What the exercise asks - Reproduce the records below word for word, starting at the line that contains "scientific name: Blechum pyramidatum" and ending at the line that contains "collectors: H. P. Baker". Include both of those lines.

[Extracted data entries]
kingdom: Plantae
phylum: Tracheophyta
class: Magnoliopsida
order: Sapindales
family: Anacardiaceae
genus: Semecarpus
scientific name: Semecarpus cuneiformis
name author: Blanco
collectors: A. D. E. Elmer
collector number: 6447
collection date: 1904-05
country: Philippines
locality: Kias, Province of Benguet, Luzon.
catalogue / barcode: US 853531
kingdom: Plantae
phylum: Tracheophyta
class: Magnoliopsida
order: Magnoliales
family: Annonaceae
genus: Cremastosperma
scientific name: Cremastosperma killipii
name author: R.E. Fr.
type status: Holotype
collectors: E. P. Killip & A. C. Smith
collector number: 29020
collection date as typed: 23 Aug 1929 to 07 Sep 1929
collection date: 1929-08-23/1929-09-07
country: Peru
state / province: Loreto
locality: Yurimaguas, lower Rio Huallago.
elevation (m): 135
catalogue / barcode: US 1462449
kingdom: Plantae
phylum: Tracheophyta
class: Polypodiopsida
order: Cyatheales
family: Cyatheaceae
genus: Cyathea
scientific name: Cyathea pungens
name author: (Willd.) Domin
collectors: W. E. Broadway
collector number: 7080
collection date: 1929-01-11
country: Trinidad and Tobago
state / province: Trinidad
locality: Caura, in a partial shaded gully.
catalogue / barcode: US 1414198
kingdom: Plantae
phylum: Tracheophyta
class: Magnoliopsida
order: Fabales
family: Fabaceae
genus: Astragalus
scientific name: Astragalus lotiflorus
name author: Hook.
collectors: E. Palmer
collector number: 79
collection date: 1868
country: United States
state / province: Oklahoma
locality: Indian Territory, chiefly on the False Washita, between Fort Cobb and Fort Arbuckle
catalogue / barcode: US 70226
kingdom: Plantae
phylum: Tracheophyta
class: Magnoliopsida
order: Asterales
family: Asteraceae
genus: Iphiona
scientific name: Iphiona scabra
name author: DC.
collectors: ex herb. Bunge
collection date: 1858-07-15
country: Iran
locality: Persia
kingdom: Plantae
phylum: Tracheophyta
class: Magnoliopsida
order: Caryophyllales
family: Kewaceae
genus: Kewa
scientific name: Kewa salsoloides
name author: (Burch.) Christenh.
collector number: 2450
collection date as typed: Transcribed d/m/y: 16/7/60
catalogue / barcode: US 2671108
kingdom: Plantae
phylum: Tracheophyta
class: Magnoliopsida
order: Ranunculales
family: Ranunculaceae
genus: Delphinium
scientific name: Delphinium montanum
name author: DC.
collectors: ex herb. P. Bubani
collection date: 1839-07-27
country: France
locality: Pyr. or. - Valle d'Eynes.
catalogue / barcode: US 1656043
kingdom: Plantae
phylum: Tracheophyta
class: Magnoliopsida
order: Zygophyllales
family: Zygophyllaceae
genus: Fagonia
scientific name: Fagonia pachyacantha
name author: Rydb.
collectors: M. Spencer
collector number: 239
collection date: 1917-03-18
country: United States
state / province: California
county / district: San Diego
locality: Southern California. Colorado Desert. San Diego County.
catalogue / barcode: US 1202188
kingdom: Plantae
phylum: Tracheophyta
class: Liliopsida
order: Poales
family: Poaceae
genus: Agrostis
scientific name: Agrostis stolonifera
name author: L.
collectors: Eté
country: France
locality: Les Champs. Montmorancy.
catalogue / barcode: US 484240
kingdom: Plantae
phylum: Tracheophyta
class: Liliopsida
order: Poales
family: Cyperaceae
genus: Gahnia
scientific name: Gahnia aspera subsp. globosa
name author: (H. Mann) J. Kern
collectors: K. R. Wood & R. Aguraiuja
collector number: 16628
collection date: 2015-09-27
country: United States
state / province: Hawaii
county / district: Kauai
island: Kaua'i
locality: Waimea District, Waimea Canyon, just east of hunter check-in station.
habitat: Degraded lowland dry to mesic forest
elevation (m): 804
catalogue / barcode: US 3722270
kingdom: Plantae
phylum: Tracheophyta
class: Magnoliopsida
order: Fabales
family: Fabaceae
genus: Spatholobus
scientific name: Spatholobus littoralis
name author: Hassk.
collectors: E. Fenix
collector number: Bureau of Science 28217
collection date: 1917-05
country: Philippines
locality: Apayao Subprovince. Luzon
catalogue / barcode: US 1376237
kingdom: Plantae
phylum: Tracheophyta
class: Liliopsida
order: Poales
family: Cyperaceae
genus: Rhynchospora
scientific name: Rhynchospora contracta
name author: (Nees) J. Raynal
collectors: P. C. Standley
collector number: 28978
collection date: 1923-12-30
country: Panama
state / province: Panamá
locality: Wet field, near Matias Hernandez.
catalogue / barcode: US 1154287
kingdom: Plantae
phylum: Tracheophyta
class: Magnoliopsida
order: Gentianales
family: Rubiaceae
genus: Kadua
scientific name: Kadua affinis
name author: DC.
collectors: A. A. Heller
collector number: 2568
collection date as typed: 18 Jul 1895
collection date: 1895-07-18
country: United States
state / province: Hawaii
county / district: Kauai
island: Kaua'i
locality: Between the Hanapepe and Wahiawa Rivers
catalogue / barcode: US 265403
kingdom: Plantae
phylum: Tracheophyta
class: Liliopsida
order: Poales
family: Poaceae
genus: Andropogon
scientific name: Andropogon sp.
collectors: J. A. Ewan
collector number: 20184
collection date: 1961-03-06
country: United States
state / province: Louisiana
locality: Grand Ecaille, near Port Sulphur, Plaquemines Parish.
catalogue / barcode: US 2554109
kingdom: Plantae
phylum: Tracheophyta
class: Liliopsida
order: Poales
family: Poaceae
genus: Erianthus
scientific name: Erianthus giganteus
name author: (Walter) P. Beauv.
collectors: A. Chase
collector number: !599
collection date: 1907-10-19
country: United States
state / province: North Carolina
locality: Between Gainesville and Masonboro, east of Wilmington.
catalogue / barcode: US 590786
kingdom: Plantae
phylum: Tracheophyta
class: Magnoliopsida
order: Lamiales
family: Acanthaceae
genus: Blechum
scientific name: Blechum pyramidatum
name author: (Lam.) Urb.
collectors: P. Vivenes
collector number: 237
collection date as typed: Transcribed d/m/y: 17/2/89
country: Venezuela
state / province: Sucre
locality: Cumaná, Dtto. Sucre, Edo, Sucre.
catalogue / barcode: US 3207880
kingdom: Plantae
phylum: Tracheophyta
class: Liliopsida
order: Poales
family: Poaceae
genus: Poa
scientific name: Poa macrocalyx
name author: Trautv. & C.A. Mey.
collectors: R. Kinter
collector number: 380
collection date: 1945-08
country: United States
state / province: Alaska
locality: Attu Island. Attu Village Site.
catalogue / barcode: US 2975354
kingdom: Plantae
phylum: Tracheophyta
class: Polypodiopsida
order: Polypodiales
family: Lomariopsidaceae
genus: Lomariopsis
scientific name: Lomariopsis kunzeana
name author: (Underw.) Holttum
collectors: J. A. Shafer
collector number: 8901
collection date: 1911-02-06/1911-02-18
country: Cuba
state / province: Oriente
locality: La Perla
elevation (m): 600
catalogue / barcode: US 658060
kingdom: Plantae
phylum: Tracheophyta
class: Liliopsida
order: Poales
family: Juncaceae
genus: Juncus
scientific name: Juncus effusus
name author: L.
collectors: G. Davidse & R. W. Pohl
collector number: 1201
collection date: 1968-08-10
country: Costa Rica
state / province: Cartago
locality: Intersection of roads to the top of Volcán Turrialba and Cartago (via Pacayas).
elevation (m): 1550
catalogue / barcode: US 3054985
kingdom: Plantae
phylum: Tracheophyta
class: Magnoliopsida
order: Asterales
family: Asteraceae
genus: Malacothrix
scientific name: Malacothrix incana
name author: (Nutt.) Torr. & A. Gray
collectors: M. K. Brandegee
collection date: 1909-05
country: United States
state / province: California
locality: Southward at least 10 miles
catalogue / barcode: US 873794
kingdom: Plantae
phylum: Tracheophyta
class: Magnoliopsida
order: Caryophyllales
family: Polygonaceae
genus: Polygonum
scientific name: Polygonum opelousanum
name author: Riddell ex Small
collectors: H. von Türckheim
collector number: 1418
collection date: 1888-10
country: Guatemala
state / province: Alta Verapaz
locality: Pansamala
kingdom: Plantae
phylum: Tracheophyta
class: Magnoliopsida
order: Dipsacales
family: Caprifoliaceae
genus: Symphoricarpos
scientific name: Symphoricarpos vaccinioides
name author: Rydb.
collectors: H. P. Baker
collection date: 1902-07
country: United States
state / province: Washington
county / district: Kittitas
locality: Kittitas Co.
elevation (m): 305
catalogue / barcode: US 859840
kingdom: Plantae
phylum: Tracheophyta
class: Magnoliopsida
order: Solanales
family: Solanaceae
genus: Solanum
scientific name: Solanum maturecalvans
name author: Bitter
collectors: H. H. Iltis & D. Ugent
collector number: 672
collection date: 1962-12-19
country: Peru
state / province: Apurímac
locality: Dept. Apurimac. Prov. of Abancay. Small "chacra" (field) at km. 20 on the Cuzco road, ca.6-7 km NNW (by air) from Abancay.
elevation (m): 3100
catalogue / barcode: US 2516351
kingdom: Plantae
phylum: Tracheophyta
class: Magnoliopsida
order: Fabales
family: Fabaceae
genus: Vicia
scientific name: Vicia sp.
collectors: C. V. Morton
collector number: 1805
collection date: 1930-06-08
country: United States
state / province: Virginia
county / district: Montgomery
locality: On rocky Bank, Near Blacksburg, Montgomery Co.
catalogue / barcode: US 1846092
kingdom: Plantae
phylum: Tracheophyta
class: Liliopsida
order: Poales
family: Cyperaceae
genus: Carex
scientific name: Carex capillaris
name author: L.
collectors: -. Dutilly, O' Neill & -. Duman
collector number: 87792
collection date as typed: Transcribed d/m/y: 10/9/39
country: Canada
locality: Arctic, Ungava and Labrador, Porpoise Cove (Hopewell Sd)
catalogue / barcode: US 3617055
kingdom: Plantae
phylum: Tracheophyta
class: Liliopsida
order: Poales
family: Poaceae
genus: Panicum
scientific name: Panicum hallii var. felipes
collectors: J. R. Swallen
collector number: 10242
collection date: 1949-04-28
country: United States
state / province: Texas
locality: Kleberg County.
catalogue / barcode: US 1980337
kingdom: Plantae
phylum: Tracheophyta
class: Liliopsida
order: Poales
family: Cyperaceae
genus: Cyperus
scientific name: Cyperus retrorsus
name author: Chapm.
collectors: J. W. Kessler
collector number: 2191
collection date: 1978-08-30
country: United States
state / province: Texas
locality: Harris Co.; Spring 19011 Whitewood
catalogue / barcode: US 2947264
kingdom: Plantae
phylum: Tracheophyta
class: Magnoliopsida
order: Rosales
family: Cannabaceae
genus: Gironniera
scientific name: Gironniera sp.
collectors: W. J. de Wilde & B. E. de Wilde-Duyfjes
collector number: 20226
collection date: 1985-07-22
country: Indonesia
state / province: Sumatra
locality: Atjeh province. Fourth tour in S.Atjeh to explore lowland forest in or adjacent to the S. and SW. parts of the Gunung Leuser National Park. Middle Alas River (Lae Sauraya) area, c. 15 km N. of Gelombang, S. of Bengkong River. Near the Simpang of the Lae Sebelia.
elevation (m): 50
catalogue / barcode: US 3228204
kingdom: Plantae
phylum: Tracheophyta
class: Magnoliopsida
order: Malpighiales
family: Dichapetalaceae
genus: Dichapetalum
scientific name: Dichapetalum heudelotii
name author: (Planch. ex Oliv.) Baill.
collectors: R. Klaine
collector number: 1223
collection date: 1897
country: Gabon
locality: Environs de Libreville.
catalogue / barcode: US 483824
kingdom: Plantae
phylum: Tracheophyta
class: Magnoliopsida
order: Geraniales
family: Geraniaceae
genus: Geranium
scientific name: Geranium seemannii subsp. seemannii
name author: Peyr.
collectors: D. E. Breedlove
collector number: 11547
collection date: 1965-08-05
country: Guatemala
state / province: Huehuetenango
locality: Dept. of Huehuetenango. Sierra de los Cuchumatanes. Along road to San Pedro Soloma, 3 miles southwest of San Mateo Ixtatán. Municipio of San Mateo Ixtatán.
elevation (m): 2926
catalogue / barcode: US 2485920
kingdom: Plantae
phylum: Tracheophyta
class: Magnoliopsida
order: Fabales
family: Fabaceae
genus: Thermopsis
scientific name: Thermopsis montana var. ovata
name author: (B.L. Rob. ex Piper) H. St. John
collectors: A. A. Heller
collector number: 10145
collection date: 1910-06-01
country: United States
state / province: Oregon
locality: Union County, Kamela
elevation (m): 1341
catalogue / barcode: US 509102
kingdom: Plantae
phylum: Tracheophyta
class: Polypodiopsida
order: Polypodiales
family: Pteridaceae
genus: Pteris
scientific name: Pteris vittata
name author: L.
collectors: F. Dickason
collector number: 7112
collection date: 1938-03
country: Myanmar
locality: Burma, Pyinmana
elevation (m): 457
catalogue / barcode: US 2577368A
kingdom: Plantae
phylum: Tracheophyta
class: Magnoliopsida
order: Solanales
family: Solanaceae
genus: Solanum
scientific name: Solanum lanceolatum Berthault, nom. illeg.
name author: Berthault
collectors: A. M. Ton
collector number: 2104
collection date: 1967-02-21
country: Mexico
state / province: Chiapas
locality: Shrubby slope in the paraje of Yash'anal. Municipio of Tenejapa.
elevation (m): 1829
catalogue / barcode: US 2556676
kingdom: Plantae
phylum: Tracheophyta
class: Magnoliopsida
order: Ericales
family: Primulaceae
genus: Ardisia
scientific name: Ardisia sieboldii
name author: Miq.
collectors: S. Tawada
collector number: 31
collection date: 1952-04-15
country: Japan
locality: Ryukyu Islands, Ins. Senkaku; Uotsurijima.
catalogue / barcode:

Solution for this problem -
scientific name: Blechum pyramidatum
name author: (Lam.) Urb.
collectors: P. Vivenes
collector number: 237
collection date as typed: Transcribed d/m/y: 17/2/89
country: Venezuela
state / province: Sucre
locality: Cumaná, Dtto. Sucre, Edo, Sucre.
catalogue / barcode: US 3207880
kingdom: Plantae
phylum: Tracheophyta
class: Liliopsida
order: Poales
family: Poaceae
genus: Poa
scientific name: Poa macrocalyx
name author: Trautv. & C.A. Mey.
collectors: R. Kinter
collector number: 380
collection date: 1945-08
country: United States
state / province: Alaska
locality: Attu Island. Attu Village Site.
catalogue / barcode: US 2975354
kingdom: Plantae
phylum: Tracheophyta
class: Polypodiopsida
order: Polypodiales
family: Lomariopsidaceae
genus: Lomariopsis
scientific name: Lomariopsis kunzeana
name author: (Underw.) Holttum
collectors: J. A. Shafer
collector number: 8901
collection date: 1911-02-06/1911-02-18
country: Cuba
state / province: Oriente
locality: La Perla
elevation (m): 600
catalogue / barcode: US 658060
kingdom: Plantae
phylum: Tracheophyta
class: Liliopsida
order: Poales
family: Juncaceae
genus: Juncus
scientific name: Juncus effusus
name author: L.
collectors: G. Davidse & R. W. Pohl
collector number: 1201
collection date: 1968-08-10
country: Costa Rica
state / province: Cartago
locality: Intersection of roads to the top of Volcán Turrialba and Cartago (via Pacayas).
elevation (m): 1550
catalogue / barcode: US 3054985
kingdom: Plantae
phylum: Tracheophyta
class: Magnoliopsida
order: Asterales
family: Asteraceae
genus: Malacothrix
scientific name: Malacothrix incana
name author: (Nutt.) Torr. & A. Gray
collectors: M. K. Brandegee
collection date: 1909-05
country: United States
state / province: California
locality: Southward at least 10 miles
catalogue / barcode: US 873794
kingdom: Plantae
phylum: Tracheophyta
class: Magnoliopsida
order: Caryophyllales
family: Polygonaceae
genus: Polygonum
scientific name: Polygonum opelousanum
name author: Riddell ex Small
collectors: H. von Türckheim
collector number: 1418
collection date: 1888-10
country: Guatemala
state / province: Alta Verapaz
locality: Pansamala
kingdom: Plantae
phylum: Tracheophyta
class: Magnoliopsida
order: Dipsacales
family: Caprifoliaceae
genus: Symphoricarpos
scientific name: Symphoricarpos vaccinioides
name author: Rydb.
collectors: H. P. Baker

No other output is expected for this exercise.